Another blow, and her first thought was that Les had arisen from the dead and was well enough to strike her again, but instead it was shockingly cold water, the river raging like a beast of purest evil, taking her away from her sin and into the very bowels of the place the killer in her deserved to go, into a frigid and water-ravaged version of hell.
Chapter Two
Bitterest cold and blackness and no air and the powerful force of a river turned furious. Unable to gain purchase on the slippery ground below her, not knowing which way to go, she clawed at the water and kicked and flailed, and it made no difference. The river had her in its almighty grip, as if God had ventured down with the rain to make certain she would never gain redemption. Her head above the surface for a moment, she screamed, but only a wave replied, filling her mouth with putrid water, the current pulling her in deeper.

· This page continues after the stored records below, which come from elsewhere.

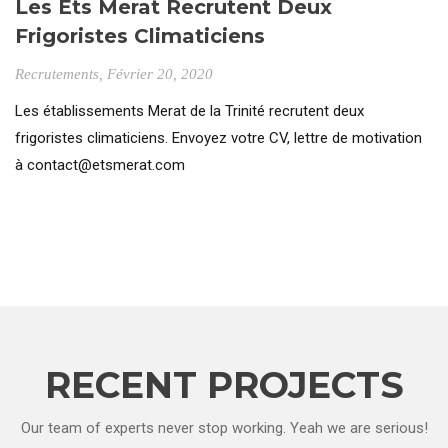
Les Ets Merat Recrutent Deux
Frigoristes Climaticiens
Recrutements
, Février 20, 2020
Les établissements Merat de la Trinité recrutent deux
frigoristes climaticiens. Envoyez votre CV, lettre de motivation
à contact@etsmerat.com
CONTINUE READING
RECENT PROJECTS
Our team of experts never stop working. Yeah we are serious!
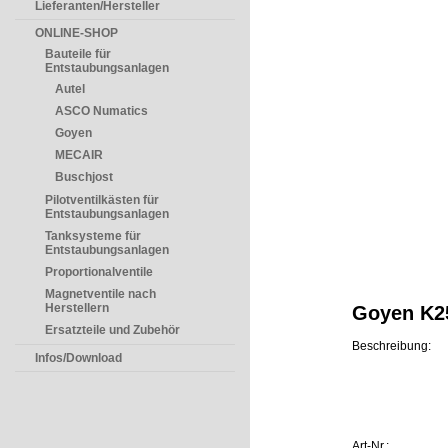
Lieferanten/Hersteller
ONLINE-SHOP
Bauteile für
Entstaubungsanlagen
Autel
ASCO Numatics
Goyen
MECAIR
Buschjost
Pilotventilkästen für
Entstaubungsanlagen
Tanksysteme für
Entstaubungsanlagen
Proportionalventile
Magnetventile nach
Herstellern
Goyen K2
Ersatzteile und Zubehör
Beschreibung:
Infos/Download
Art-Nr.:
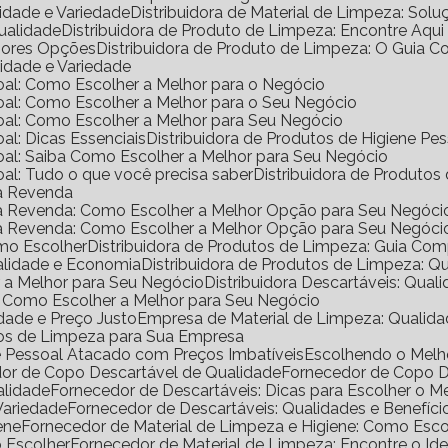
lidade e Variedade
Distribuidora de Material de Limpeza: Solu
Qualidade
Distribuidora de Produto de Limpeza: Encontre Aqui
lhores Opções
Distribuidora de Produto de Limpeza: O Guia 
lidade e Variedade
ssoal: Como Escolher a Melhor para o Negócio
ssoal: Como Escolher a Melhor para o Seu Negócio
ssoal: Como Escolher a Melhor para Seu Negócio
oal: Dicas Essenciais
Distribuidora de Produtos de Higiene P
ssoal: Saiba Como Escolher a Melhor para Seu Negócio
soal: Tudo o que você precisa saber
Distribuidora de Produtos
ra Revenda
ara Revenda: Como Escolher a Melhor Opção para Seu Negóci
ara Revenda: Como Escolher a Melhor Opção para Seu Negóci
omo Escolher
Distribuidora de Produtos de Limpeza: Guia Co
ualidade e Economia
Distribuidora de Produtos de Limpeza: Q
er a Melhor para Seu Negócio
Distribuidora Descartáveis: Qual
al: Como Escolher a Melhor para Seu Negócio
dade e Preço Justo
Empresa de Material de Limpeza: Qualida
utos de Limpeza para Sua Empresa
ne Pessoal Atacado com Preços Imbatíveis
Escolhendo o Mel
dor de Copo Descartável de Qualidade
Fornecedor de Copo 
alidade
Fornecedor de Descartáveis: Dicas para Escolher o M
Variedade
Fornecedor de Descartáveis: Qualidades e Benefíci
ene
Fornecedor de Material de Limpeza e Higiene: Como Escol
o Escolher
Fornecedor de Material de Limpeza: Encontre o Ide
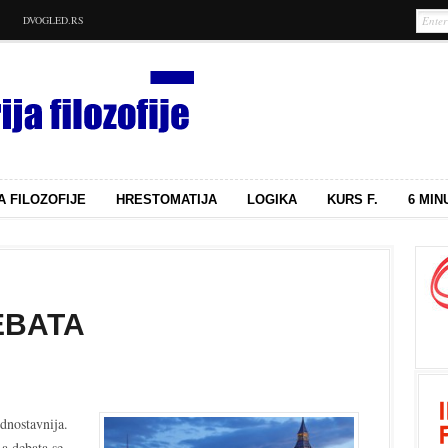
DVOGLED.RS
A FILOZOFIJE
HRESTOMATIJA
LOGIKA
KURS F.
6 MIN
EBATA
ednostavnija.
 a debata se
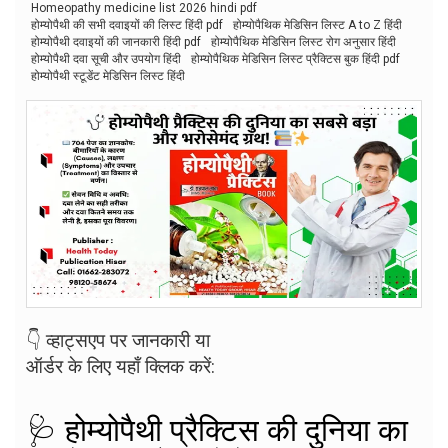
Homeopathy medicine list 2026 hindi pdf
होम्योपैथी की सभी दवाइयों की लिस्ट हिंदी pdf
होम्योपैथिक मेडिसिन लिस्ट A to Z हिंदी
होम्योपैथी दवाइयों की जानकारी हिंदी pdf
होम्योपैथिक मेडिसिन लिस्ट रोग अनुसार हिंदी
होम्योपैथी दवा सूची और उपयोग हिंदी
होम्योपैथिक मेडिसिन लिस्ट प्रैक्टिस बुक हिंदी pdf
होम्योपैथी स्टूडेंट मेडिसिन लिस्ट हिंदी
👇 व्हाट्सएप पर जानकारी या
ऑर्डर के लिए यहाँ क्लिक करें:
🩺 होम्योपैथी प्रैक्टिस की दुनिया का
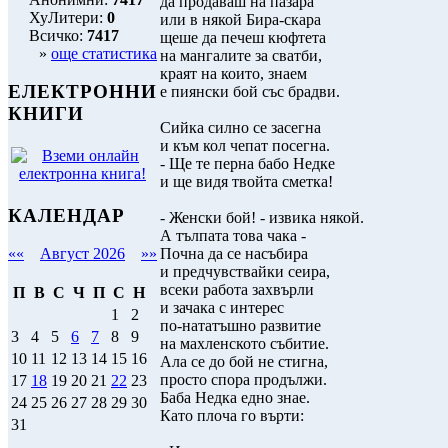
да продаваш на пазара
ХуЛитери:
0
или в някой Бира-скара
Всичко:
7417
щеше да печеш кюфтета
»
още статистика
на мангалите за сватби,
краят на които, знаем
ЕЛЕКТРОННИ
е пиянски бой със брадви.
КНИГИ
Сийка силно се засегна
и към кол чепат посегна.
- Ще те перна бабо Недке
и ще видя твойта сметка!
КАЛЕНДАР
- Женски бой! - извика някой.
А тълпата това чака -
Почна да се насъбира
««
Август 2026
»»
и предчувствайки сеира,
всеки работа захвърли
П
В
С
Ч
П
С
Н
и зачака с интерес
1
2
по-нататъшно развитие
3
4
5
6
7
8
9
на махленското събитие.
10
11
12
13
14
15
16
Ала се до бой не стигна,
просто спора продължи.
17
18
19
20
21
22
23
Баба Недка едно знае.
24
25
26
27
28
29
30
Като плоча го върти:
31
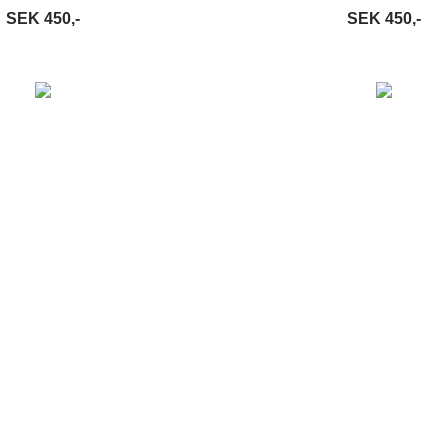
SEK 450,-
SEK 450,-
VARUKORG
LÄS MER
LÄGG I VARUKORG
LÄ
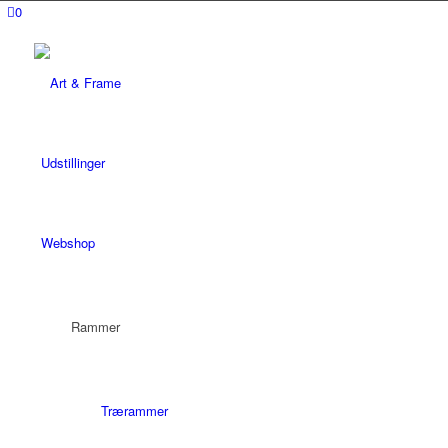
0
Udstillinger
Webshop
Rammer
Trærammer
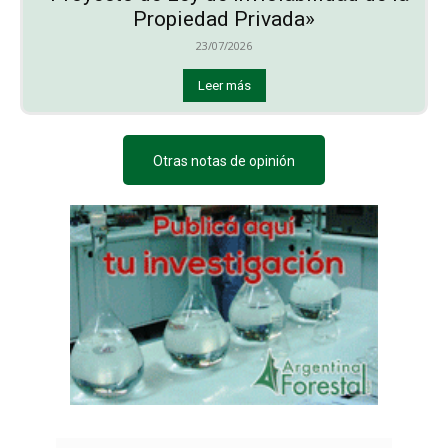
Propiedad Privada»
23/07/2026
Leer más
Otras notas de opinión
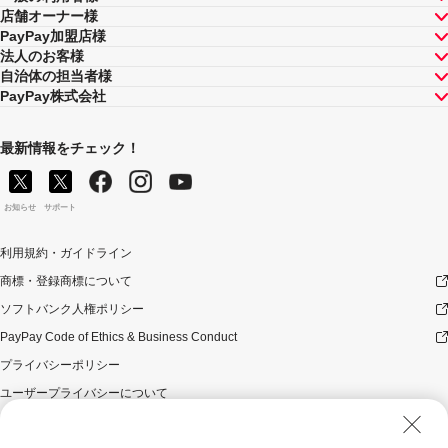
店舗オーナー様
PayPay加盟店様
法人のお客様
自治体の担当者様
PayPay株式会社
最新情報をチェック！
お知らせ
サポート
利用規約・ガイドライン
商標・登録商標について
ソフトバンク人権ポリシー
PayPay Code of Ethics & Business Conduct
プライバシーポリシー
ユーザープライバシーについて
ユーザーセキュリティについて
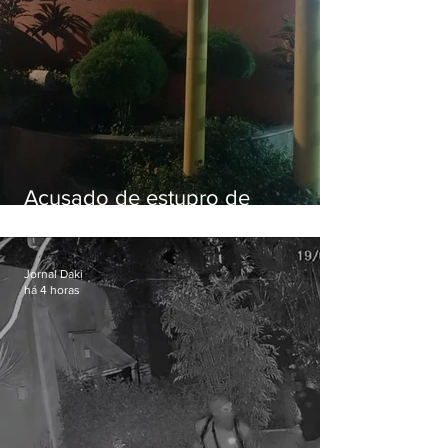
Acusado de estupro de
vulnerável é preso em Maricá
Jornal Daki
há 4 horas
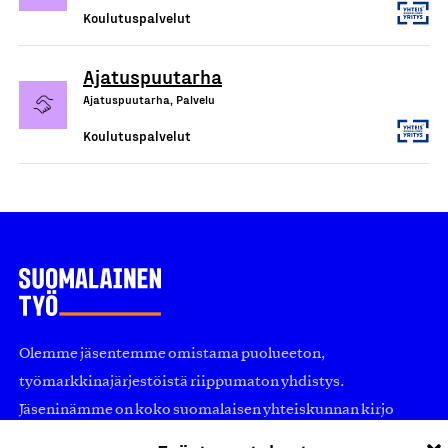
Koulutuspalvelut
Ajatuspuutarha
Ajatuspuutarha, Palvelu
Koulutuspalvelut
Olemme jäsentemme omistama puolueeton,
työmarkkinajärjestöistä riippumaton yhdistys.
Jäseninämme on koko suomalaisen yhteiskunnan kirjo
pienistä pajoista ja yhteisöistä kansainvälisiin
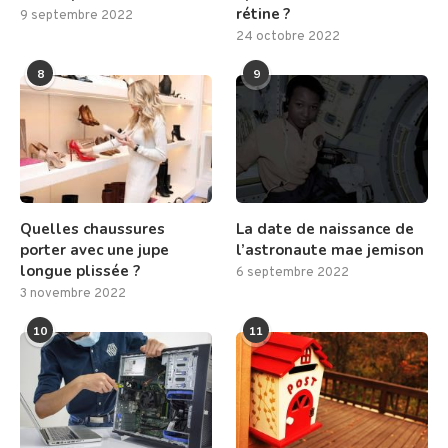
rétine ?
9 septembre 2022
24 octobre 2022
8
9
Quelles chaussures
La date de naissance de
porter avec une jupe
l’astronaute mae jemison
longue plissée ?
6 septembre 2022
3 novembre 2022
10
11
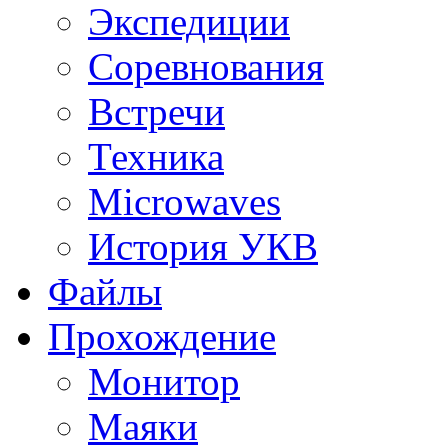
Экспедиции
Соревнования
Встречи
Техника
Microwaves
История УКВ
Файлы
Прохождение
Монитор
Маяки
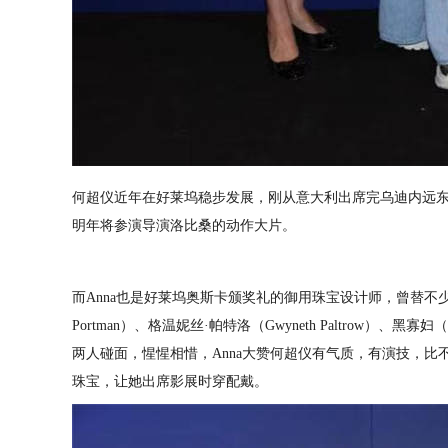
何超仪近年在好莱坞稳步发展，刚从意⼤利出席完乌迪内远
明年将参演导演洛比桑的动作⼤⽚。
⽽Anna也是好莱坞奥斯卡颁奖礼的御⽤珠宝设计师，曾替不少巨
Portman）、格温妮丝·帕特洛（Gwyneth Paltrow）、⿊寡妇（
两⼈碰⾯，惺惺相惜，Anna⼤赞何超仪有气质，有演技，
珠宝，让她出席影展时穿配戴。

The river would not let her go. She would drown.
There hadn’t been much for her in the world anyway, and she’d felt only snatches of happiness since being left at Saint Mark’s Church in the Bowery, in New York City, when she was but thirteen years old. Her sweet, loving parents had perished in the influenza epidemic of 1918 to 1919, and her only living relative, an aunt, couldn’t take her in and had instead taken her to the church. Then there was a year of learning from Father Sparrow, and it had been magical, a book always in her hands.
Happiness disappeared after his death. Not even during a brief period of adoption by a barren couple was it better; that family lasted only until what they felt was a miracle happened—the woman was finally pregnant—and they didn’t want another mouth to feed. After that, Adah lived among thousands of other young people who worked and prowled and slept in street corners, eking out meager existences often within sight of New York’s famous Broadway. They roamed Manhattan’s Lower East Side and earned a few coins working as newsboys, trinket peddlers, flower sellers, and shoeshine boys, among assorted other pitiable occupations that Father Sparrow had once said didn’t require any learning or expansion of bright, young, and impressionable minds.